AIM OF THE TASK: Look through the records below for the line with "right knee: (344, 1053)" and the line with "nose: (573, 937)", then return those lines and all lines between, exactly.

EXTRACTED ENTRIES:

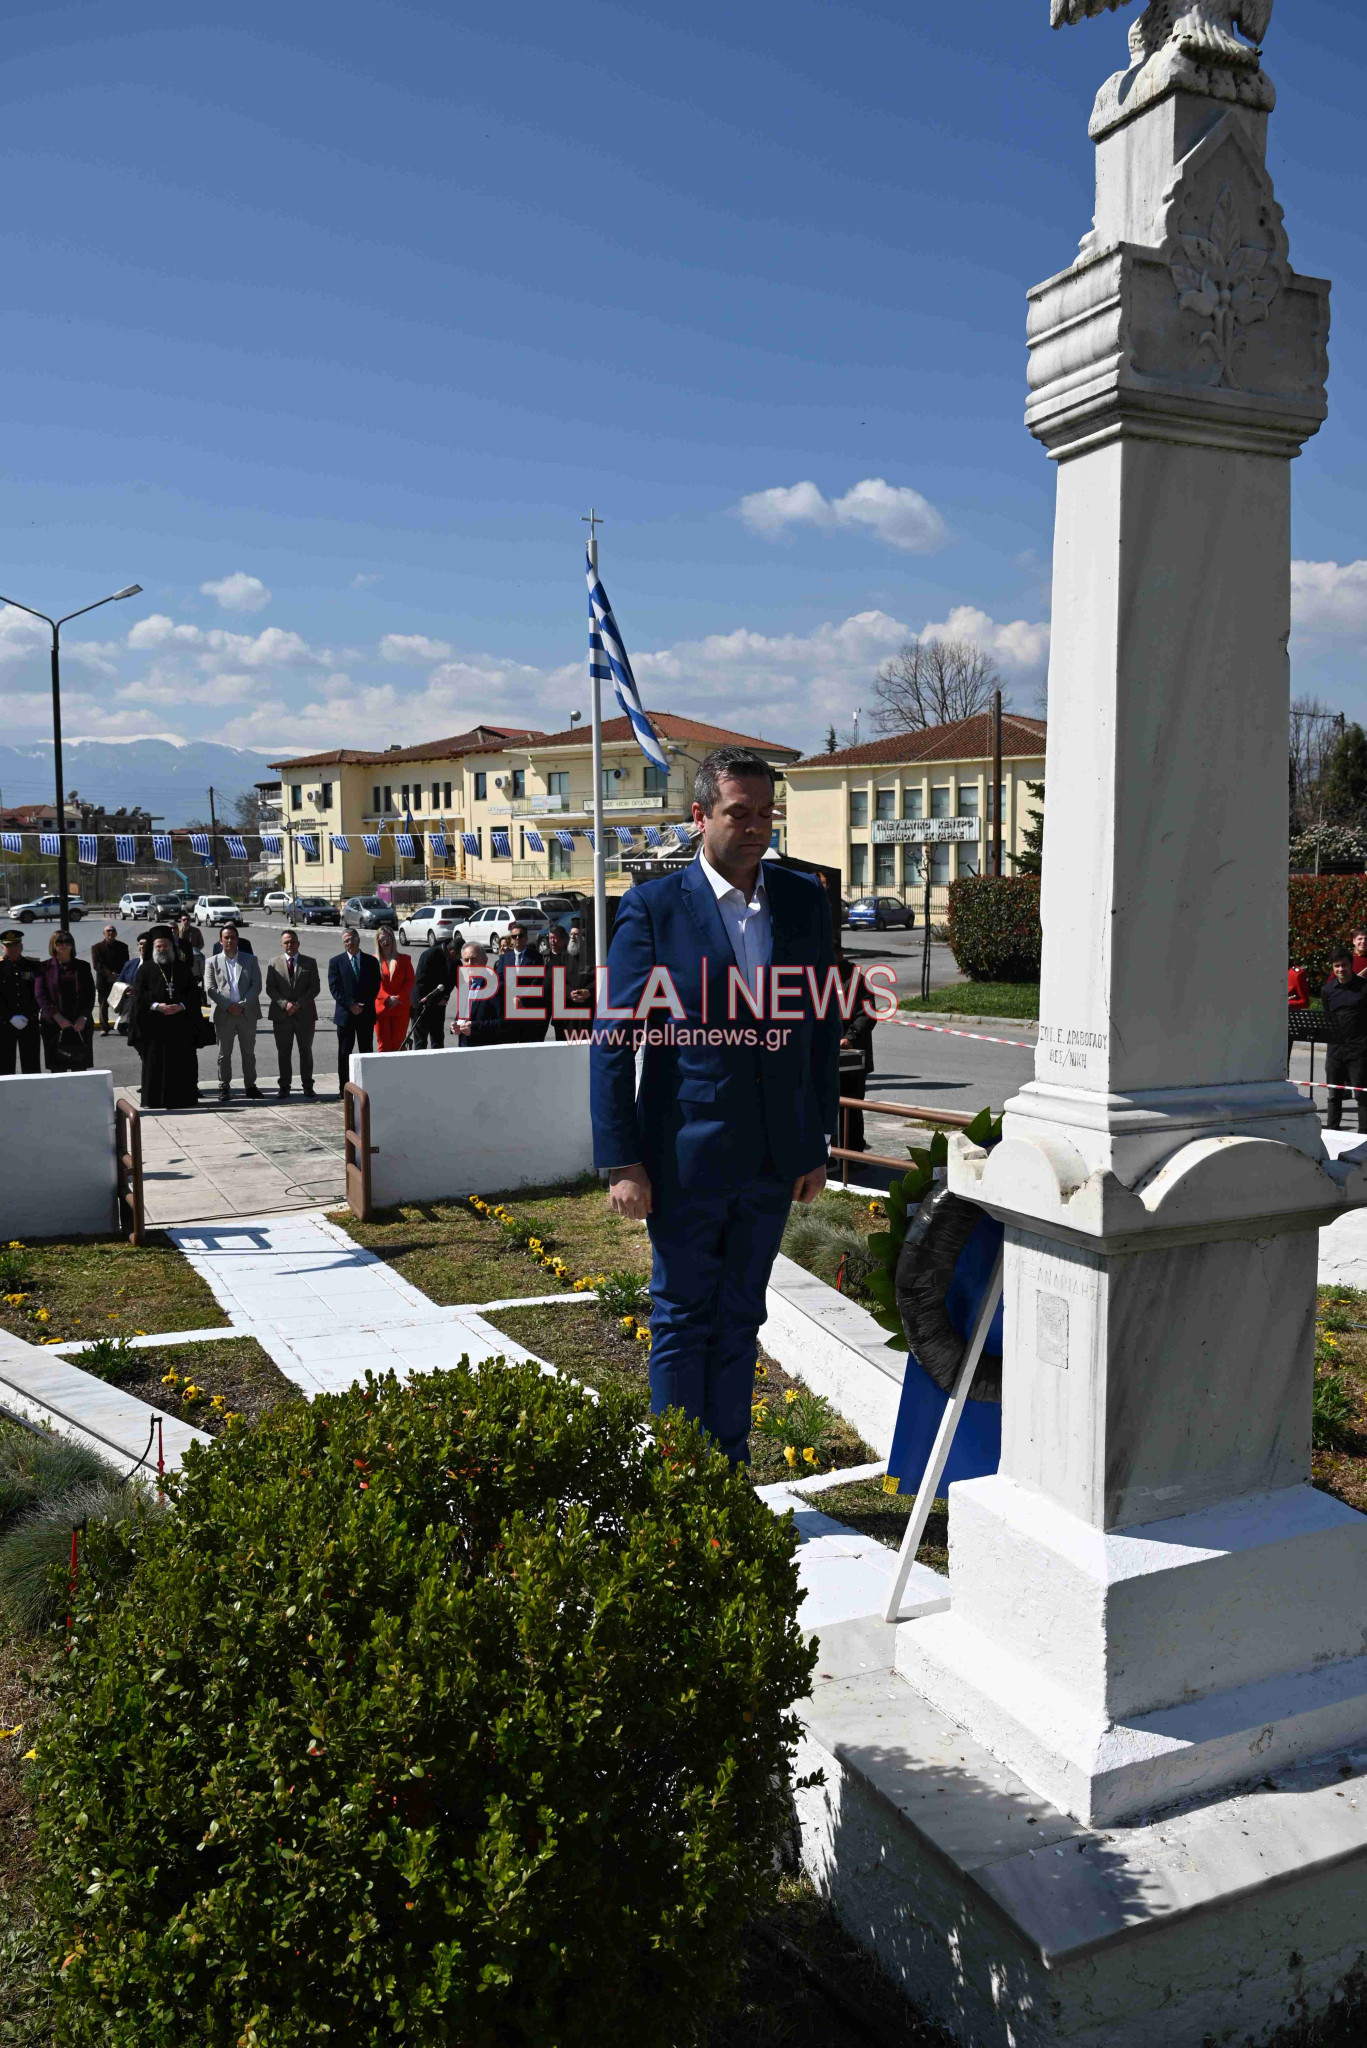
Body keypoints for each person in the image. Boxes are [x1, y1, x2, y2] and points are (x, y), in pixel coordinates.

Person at [590, 746, 840, 1468]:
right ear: (698, 817)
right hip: (682, 1160)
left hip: (774, 1158)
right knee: (681, 1318)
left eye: (767, 813)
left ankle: (726, 1476)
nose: (756, 826)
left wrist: (815, 1140)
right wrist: (623, 1159)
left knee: (740, 1319)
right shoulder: (654, 908)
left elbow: (818, 1027)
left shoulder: (799, 900)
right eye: (739, 812)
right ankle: (676, 1482)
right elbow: (613, 1039)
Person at [131, 926, 201, 1109]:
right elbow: (138, 995)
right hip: (155, 1024)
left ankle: (183, 1099)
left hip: (180, 1023)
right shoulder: (145, 969)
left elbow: (193, 993)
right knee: (155, 1063)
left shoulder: (182, 967)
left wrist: (181, 1005)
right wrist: (157, 1006)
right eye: (159, 946)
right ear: (153, 948)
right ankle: (154, 1100)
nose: (162, 949)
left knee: (181, 1063)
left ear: (171, 947)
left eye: (165, 946)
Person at [205, 922, 264, 1102]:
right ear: (221, 941)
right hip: (224, 1014)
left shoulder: (250, 960)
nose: (229, 940)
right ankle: (224, 1086)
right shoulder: (212, 962)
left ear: (238, 940)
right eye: (226, 938)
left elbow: (257, 985)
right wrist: (228, 1006)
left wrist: (242, 1005)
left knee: (249, 1053)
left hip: (247, 1013)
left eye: (233, 937)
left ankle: (250, 1086)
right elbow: (210, 988)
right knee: (224, 1054)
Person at [265, 927, 320, 1099]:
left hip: (304, 1014)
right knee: (283, 1052)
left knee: (306, 1051)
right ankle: (284, 1087)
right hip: (282, 1015)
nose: (290, 945)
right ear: (282, 945)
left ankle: (308, 1086)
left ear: (298, 943)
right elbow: (270, 989)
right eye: (286, 942)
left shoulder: (309, 962)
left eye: (293, 942)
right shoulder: (273, 963)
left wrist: (298, 1004)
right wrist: (285, 1004)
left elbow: (315, 988)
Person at [329, 928, 381, 1093]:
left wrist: (362, 1005)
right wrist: (351, 1005)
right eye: (346, 941)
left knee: (366, 1052)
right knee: (344, 1053)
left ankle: (368, 1085)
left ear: (358, 940)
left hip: (365, 1014)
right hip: (345, 1015)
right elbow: (335, 988)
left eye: (351, 939)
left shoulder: (371, 961)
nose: (349, 943)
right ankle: (343, 1088)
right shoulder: (335, 962)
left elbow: (375, 985)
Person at [37, 931, 96, 1072]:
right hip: (54, 1025)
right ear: (53, 945)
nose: (63, 945)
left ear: (72, 945)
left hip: (79, 1024)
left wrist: (83, 1017)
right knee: (58, 1072)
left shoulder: (83, 966)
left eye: (67, 942)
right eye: (59, 942)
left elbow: (90, 994)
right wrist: (58, 1018)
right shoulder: (43, 968)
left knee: (80, 1070)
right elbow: (40, 996)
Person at [1322, 948, 1367, 1133]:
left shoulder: (1364, 988)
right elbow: (1327, 1017)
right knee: (1334, 1095)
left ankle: (1364, 1137)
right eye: (1337, 966)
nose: (1341, 969)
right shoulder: (1327, 990)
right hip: (1335, 1051)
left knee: (1362, 1096)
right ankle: (1332, 1133)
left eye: (1344, 965)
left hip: (1359, 1051)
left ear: (1351, 965)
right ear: (1333, 968)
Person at [836, 949, 875, 1154]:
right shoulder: (820, 977)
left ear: (839, 955)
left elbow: (867, 1015)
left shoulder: (857, 980)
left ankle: (853, 1153)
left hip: (853, 1057)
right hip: (828, 1057)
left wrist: (849, 1038)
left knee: (851, 1108)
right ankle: (834, 1152)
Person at [496, 922, 547, 1044]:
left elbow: (537, 981)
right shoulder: (505, 958)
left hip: (528, 1008)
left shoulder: (536, 957)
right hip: (510, 1008)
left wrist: (521, 998)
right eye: (514, 936)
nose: (517, 938)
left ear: (526, 937)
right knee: (511, 1043)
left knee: (528, 1042)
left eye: (520, 935)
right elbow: (500, 979)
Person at [0, 928, 41, 1075]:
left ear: (21, 946)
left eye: (16, 945)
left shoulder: (33, 966)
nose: (12, 949)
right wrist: (9, 1017)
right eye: (8, 945)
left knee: (32, 1066)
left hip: (29, 1022)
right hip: (4, 1024)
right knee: (4, 1066)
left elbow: (39, 994)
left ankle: (32, 1097)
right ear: (2, 947)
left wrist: (28, 1014)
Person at [544, 920, 592, 1041]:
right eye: (571, 935)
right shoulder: (563, 957)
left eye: (576, 934)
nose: (573, 937)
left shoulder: (592, 957)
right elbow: (558, 982)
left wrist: (589, 991)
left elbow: (599, 978)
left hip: (586, 1010)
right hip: (568, 1012)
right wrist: (569, 993)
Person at [449, 942, 503, 1046]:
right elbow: (462, 1016)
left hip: (486, 1049)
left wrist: (475, 1027)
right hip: (464, 1048)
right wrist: (456, 1025)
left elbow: (505, 1024)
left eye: (474, 959)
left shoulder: (498, 986)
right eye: (466, 960)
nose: (469, 963)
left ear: (485, 960)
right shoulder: (465, 986)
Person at [413, 935, 459, 1049]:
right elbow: (420, 983)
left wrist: (445, 998)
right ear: (452, 951)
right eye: (460, 955)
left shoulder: (455, 961)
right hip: (421, 1004)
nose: (461, 958)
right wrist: (435, 1000)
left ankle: (438, 1066)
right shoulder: (429, 955)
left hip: (439, 1005)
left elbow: (455, 983)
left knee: (438, 1040)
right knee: (420, 1041)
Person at [374, 924, 414, 1051]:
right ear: (378, 942)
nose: (386, 942)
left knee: (399, 1044)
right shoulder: (373, 961)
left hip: (400, 1006)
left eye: (388, 938)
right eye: (382, 939)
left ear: (393, 939)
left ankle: (401, 1070)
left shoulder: (404, 959)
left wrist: (398, 998)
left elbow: (410, 981)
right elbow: (372, 985)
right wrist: (386, 998)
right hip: (381, 1007)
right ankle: (385, 1071)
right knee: (383, 1044)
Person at [90, 924, 130, 1035]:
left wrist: (118, 975)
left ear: (116, 933)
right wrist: (109, 974)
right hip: (104, 980)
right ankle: (104, 1027)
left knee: (122, 1004)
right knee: (103, 1005)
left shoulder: (123, 947)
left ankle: (122, 1027)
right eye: (108, 931)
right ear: (104, 933)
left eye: (112, 931)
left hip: (119, 979)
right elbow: (97, 965)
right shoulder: (96, 947)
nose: (110, 932)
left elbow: (126, 963)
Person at [115, 934, 151, 1039]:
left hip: (145, 1007)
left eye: (145, 945)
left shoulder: (154, 965)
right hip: (128, 1003)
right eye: (140, 944)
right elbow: (119, 981)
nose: (142, 947)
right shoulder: (130, 964)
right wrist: (125, 991)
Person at [175, 912, 205, 985]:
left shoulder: (196, 931)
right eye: (184, 920)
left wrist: (195, 949)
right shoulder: (177, 931)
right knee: (183, 959)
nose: (186, 921)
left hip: (194, 951)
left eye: (188, 919)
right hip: (181, 952)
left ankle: (198, 975)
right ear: (181, 921)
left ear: (190, 921)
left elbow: (201, 944)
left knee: (199, 957)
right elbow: (176, 944)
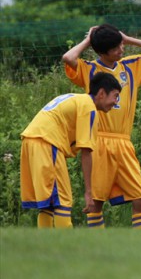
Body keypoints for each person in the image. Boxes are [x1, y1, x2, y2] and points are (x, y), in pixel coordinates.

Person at [62, 24, 141, 229]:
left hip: (124, 143)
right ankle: (98, 251)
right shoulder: (89, 69)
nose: (121, 50)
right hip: (99, 143)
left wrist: (128, 39)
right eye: (116, 48)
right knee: (96, 203)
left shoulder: (131, 66)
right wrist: (88, 39)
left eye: (121, 46)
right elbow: (68, 58)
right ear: (102, 52)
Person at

ANSWER TO THIS EXERCISE:
right knee: (344, 1053)
left ankle: (368, 1085)
left ear: (358, 940)
left hip: (365, 1014)
right hip: (345, 1015)
right elbow: (335, 988)
left eye: (351, 939)
left shoulder: (371, 961)
nose: (349, 943)
right ankle: (343, 1088)
right shoulder: (335, 962)
left elbow: (375, 985)
Person at [37, 931, 96, 1072]:
right hip: (54, 1025)
right ear: (53, 945)
nose: (63, 945)
left ear: (72, 945)
left hip: (79, 1024)
left wrist: (83, 1017)
right knee: (58, 1072)
left shoulder: (83, 966)
left eye: (67, 942)
right eye: (59, 942)
left elbow: (90, 994)
right wrist: (58, 1018)
right shoulder: (43, 968)
left knee: (80, 1070)
right elbow: (40, 996)
Person at [1322, 948, 1367, 1133]:
left shoulder: (1364, 988)
right elbow: (1327, 1017)
right knee: (1334, 1095)
left ankle: (1364, 1137)
right eye: (1337, 966)
nose: (1341, 969)
right shoulder: (1327, 990)
right hip: (1335, 1051)
left knee: (1362, 1096)
right ankle: (1332, 1133)
left eye: (1344, 965)
left hip: (1359, 1051)
left ear: (1351, 965)
right ear: (1333, 968)
Person at [836, 949, 875, 1154]:
right shoulder: (820, 977)
left ear: (839, 955)
left elbow: (867, 1015)
left shoulder: (857, 980)
left ankle: (853, 1153)
left hip: (853, 1057)
right hip: (828, 1057)
left wrist: (849, 1038)
left knee: (851, 1108)
right ankle: (834, 1152)
Person at [496, 922, 547, 1044]:
left elbow: (537, 981)
right shoulder: (505, 958)
left hip: (528, 1008)
left shoulder: (536, 957)
right hip: (510, 1008)
left wrist: (521, 998)
right eye: (514, 936)
nose: (517, 938)
left ear: (526, 937)
right knee: (511, 1043)
left knee: (528, 1042)
left eye: (520, 935)
right elbow: (500, 979)
Person at [0, 928, 41, 1075]:
left ear: (21, 946)
left eye: (16, 945)
left shoulder: (33, 966)
nose: (12, 949)
right wrist: (9, 1017)
right eye: (8, 945)
left knee: (32, 1066)
left hip: (29, 1022)
right hip: (4, 1024)
right knee: (4, 1066)
left elbow: (39, 994)
left ankle: (32, 1097)
right ear: (2, 947)
left wrist: (28, 1014)
Person at [544, 920, 592, 1041]:
right eye: (571, 935)
right shoulder: (563, 957)
left eye: (576, 934)
nose: (573, 937)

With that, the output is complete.